Sarita cut me off. “He is a doctor. And rich, and white. He could fake it all. Death certificates, birth certificates, all of it. Who is going to question him?” She shook her head angrily. “It is why I took the baby to your cousin. When I found out what they’d done, I looked up her address, drove by her house many times, wondering if I should tell her. But I never did. Not until Matthew had no one to care for him.”
The doctor was coming up to my side of the car. I saw his image looming larger by the second in the driver’s-door mirror.
He seemed to be holding one arm pressed closed to his side.
I powered down the window.
“Dr. Sturgess,” I said, once he was even with the door.

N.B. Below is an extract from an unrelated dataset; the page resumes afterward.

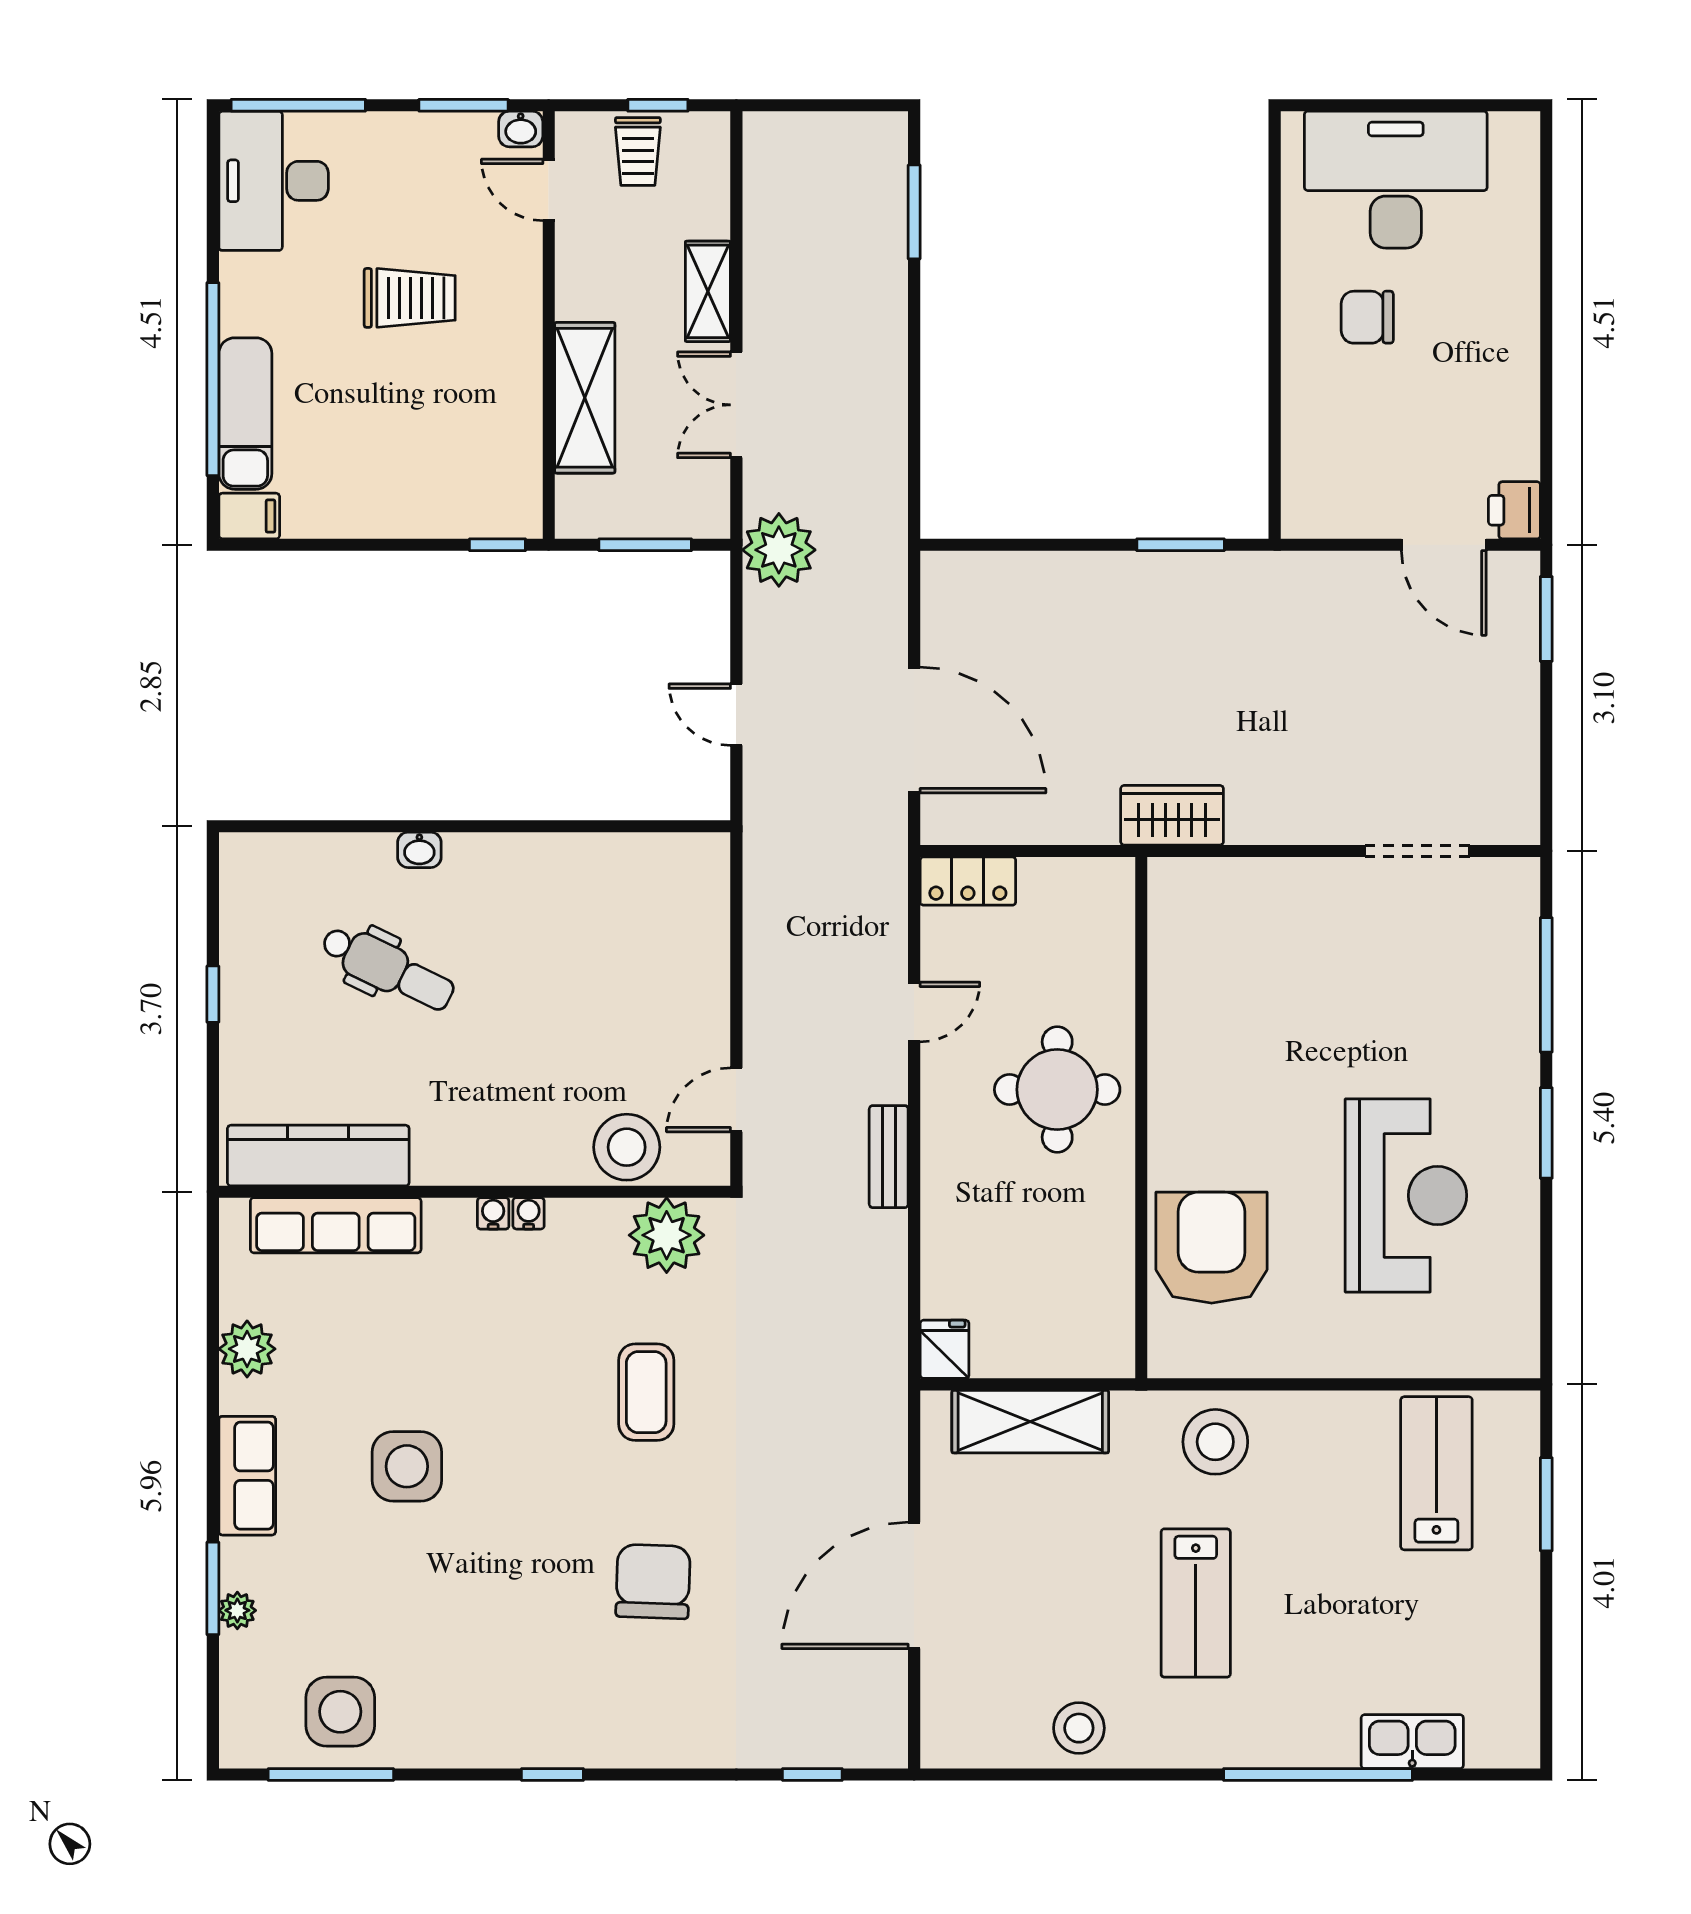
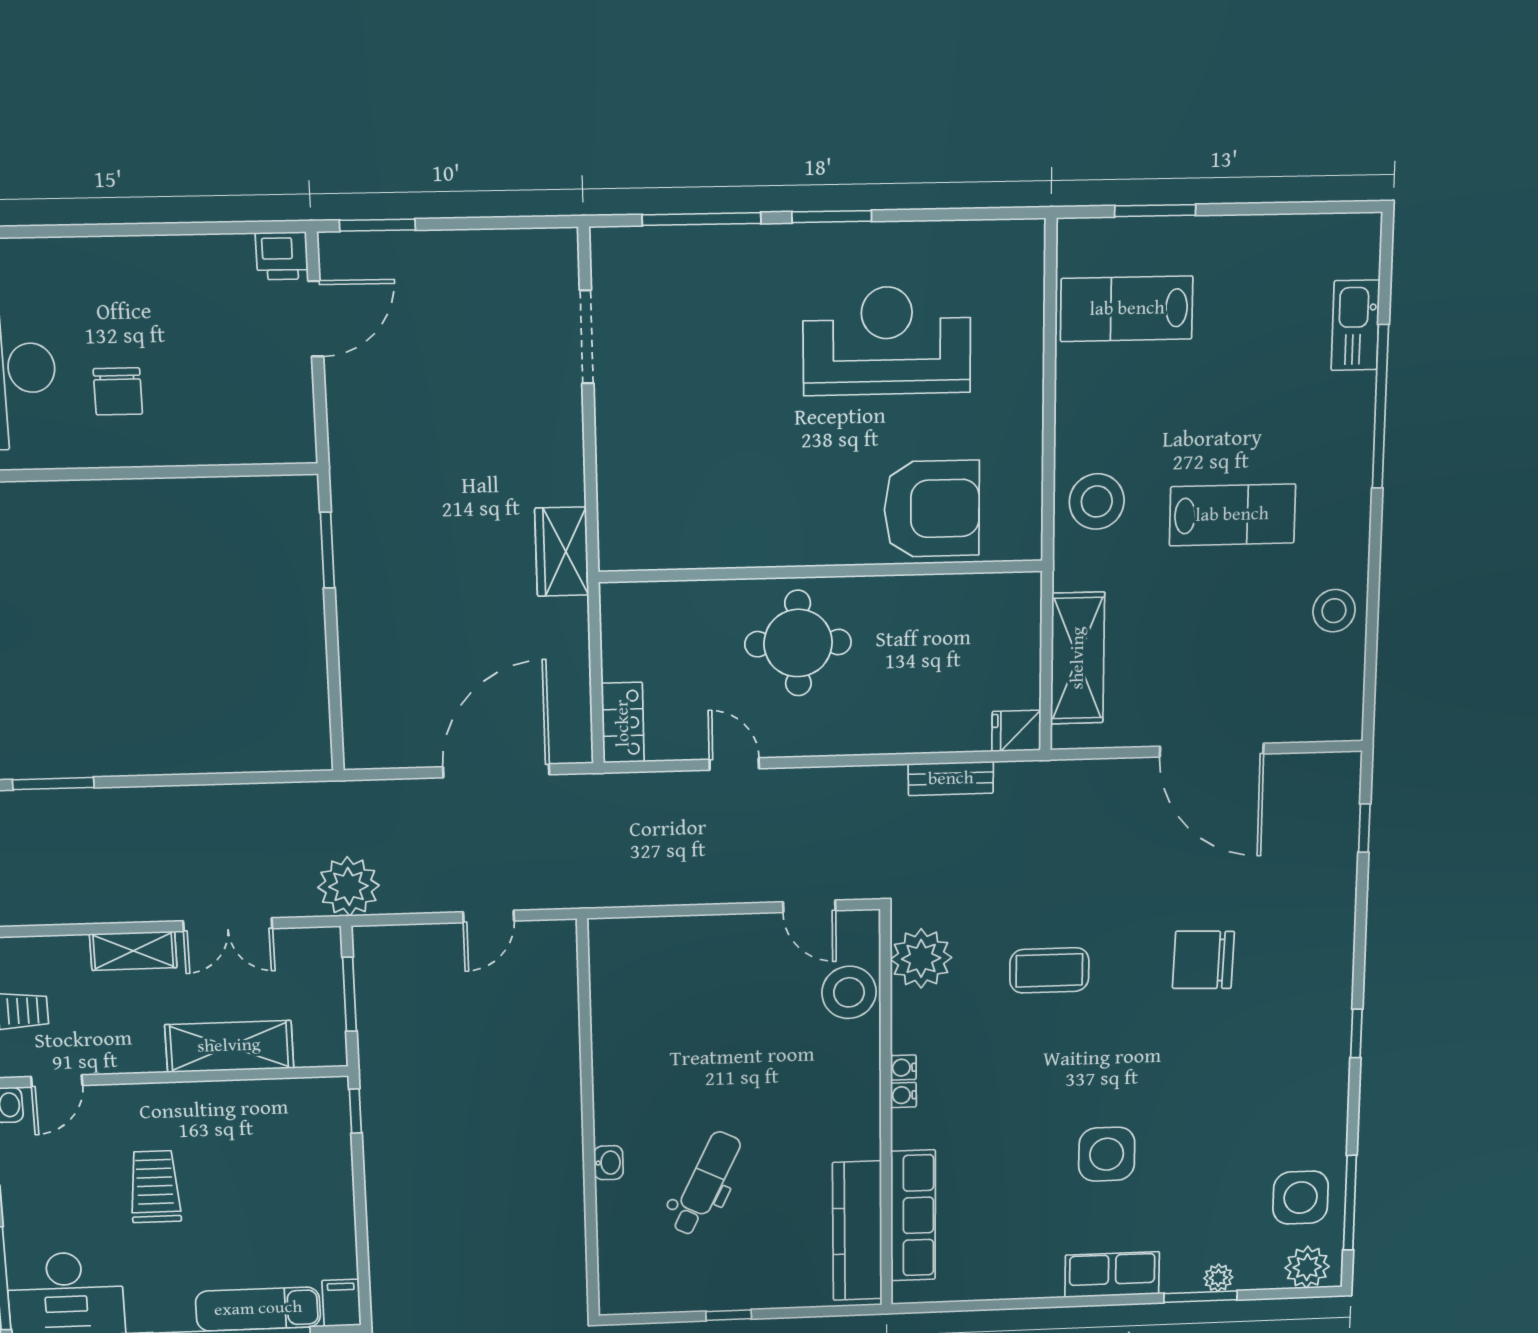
bench: (889, 1157) -> (951, 779), moved
armchair: (1212, 1248) -> (932, 509), turned 180
plant: (247, 1349) -> (1307, 1267), moved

He smiled. “Mr. Harwood. I was pretty sure that was you.” He leaned over slightly so he could see my passenger. “Hello, Sarita. How are you doing?”
Sarita said nothing.
“I wondered if we could have a talk,” Sturgess asked.
“That’s Mr. Gaynor back there, isn’t it?” I said.
“It is.”
“We all going to have a chat together?”
“That would be ideal,” the doctor said.
“Where would you like to do that?”
“If you two would like to get out, I think we could have it right here.”
I hadn’t yet killed the engine, and was reaching for the key when my cell rang.
“One sec,” I said to Sturgess, holding up a finger.
“We really need to talk now,” he said.
I waved that finger again, went into my pocket for the phone with my other hand. Pulled it out.
Saw who it was.
“Hello?” I said.
Aunt Agnes screamed, “Run!”
SIXTY-THREE
BARRY Duckworth made a call back to Boston. The hotel patched him through for a second time to manager Sandra Bottsford.
“You were telling me,” he said, “that Mr. Gaynor’s wife, Rosemary, spent a couple of months with him at your hotel. When was this?”
The woman thought a moment. “Well, it would have been a year ago. I can check the records, but I’m pretty sure she came about thirteen months ago, and they were here for a three-month stay together.”
“Okay. I don’t imagine this is something you could have missed, but do you remember whether Ms. Gaynor was pregnant?”
Bottsford laughed. “Yes, I think I’d have remembered something like that, and no, she was not pregnant.” A pause. “There was something on the news about that. That Ms. Gaynor leaves a child? I hadn’t given it much thought until you mentioned it now. I guess they must have adopted. She wasn’t pregnant when she was here, and she wasn’t looking after an infant.”
“Thanks again,” Duckworth said. He ended the call, then sat and stared at his computer monitor.